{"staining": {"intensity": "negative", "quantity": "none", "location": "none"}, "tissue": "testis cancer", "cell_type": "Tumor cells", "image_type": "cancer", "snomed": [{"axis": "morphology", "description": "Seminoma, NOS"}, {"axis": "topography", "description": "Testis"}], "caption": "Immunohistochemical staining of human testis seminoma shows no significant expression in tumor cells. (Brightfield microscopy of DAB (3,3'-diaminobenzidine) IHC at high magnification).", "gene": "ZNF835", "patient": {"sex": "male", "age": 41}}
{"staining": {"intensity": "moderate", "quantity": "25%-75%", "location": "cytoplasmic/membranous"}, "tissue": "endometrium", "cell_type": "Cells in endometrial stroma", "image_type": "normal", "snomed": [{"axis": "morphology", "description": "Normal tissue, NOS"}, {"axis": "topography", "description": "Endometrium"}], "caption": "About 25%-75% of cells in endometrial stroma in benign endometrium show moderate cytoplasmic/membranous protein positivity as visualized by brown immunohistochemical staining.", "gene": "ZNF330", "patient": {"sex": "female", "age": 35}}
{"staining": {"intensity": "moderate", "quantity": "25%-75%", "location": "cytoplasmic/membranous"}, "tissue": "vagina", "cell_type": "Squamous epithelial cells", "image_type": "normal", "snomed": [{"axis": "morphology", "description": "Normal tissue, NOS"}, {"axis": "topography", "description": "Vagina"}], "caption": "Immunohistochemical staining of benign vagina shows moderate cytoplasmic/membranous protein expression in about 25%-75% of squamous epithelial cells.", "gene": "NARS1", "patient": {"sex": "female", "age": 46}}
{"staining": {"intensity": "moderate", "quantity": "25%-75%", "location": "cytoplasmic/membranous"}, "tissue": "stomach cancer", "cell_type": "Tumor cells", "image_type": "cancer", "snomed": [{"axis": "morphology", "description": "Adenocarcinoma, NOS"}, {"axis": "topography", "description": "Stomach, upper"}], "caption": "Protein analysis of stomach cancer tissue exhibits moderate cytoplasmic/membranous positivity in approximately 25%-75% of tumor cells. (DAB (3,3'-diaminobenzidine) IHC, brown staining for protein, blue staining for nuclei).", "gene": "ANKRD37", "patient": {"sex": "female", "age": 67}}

## Problem description
Please write out the data again exactly as it stands.

## Response area
{"staining": {"intensity": "negative", "quantity": "none", "location": "none"}, "tissue": "testis cancer", "cell_type": "Tumor cells", "image_type": "cancer", "snomed": [{"axis": "morphology", "description": "Seminoma, NOS"}, {"axis": "topography", "description": "Testis"}], "caption": "Immunohistochemical staining of human testis seminoma shows no significant expression in tumor cells. (Brightfield microscopy of DAB (3,3'-diaminobenzidine) IHC at high magnification).", "gene": "ZNF835", "patient": {"sex": "male", "age": 41}}
{"staining": {"intensity": "moderate", "quantity": "25%-75%", "location": "cytoplasmic/membranous"}, "tissue": "endometrium", "cell_type": "Cells in endometrial stroma", "image_type": "normal", "snomed": [{"axis": "morphology", "description": "Normal tissue, NOS"}, {"axis": "topography", "description": "Endometrium"}], "caption": "About 25%-75% of cells in endometrial stroma in benign endometrium show moderate cytoplasmic/membranous protein positivity as visualized by brown immunohistochemical staining.", "gene": "ZNF330", "patient": {"sex": "female", "age": 35}}
{"staining": {"intensity": "moderate", "quantity": "25%-75%", "location": "cytoplasmic/membranous"}, "tissue": "vagina", "cell_type": "Squamous epithelial cells", "image_type": "normal", "snomed": [{"axis": "morphology", "description": "Normal tissue, NOS"}, {"axis": "topography", "description": "Vagina"}], "caption": "Immunohistochemical staining of benign vagina shows moderate cytoplasmic/membranous protein expression in about 25%-75% of squamous epithelial cells.", "gene": "NARS1", "patient": {"sex": "female", "age": 46}}
{"staining": {"intensity": "moderate", "quantity": "25%-75%", "location": "cytoplasmic/membranous"}, "tissue": "stomach cancer", "cell_type": "Tumor cells", "image_type": "cancer", "snomed": [{"axis": "morphology", "description": "Adenocarcinoma, NOS"}, {"axis": "topography", "description": "Stomach, upper"}], "caption": "Protein analysis of stomach cancer tissue exhibits moderate cytoplasmic/membranous positivity in approximately 25%-75% of tumor cells. (DAB (3,3'-diaminobenzidine) IHC, brown staining for protein, blue staining for nuclei).", "gene": "ANKRD37", "patient": {"sex": "female", "age": 67}}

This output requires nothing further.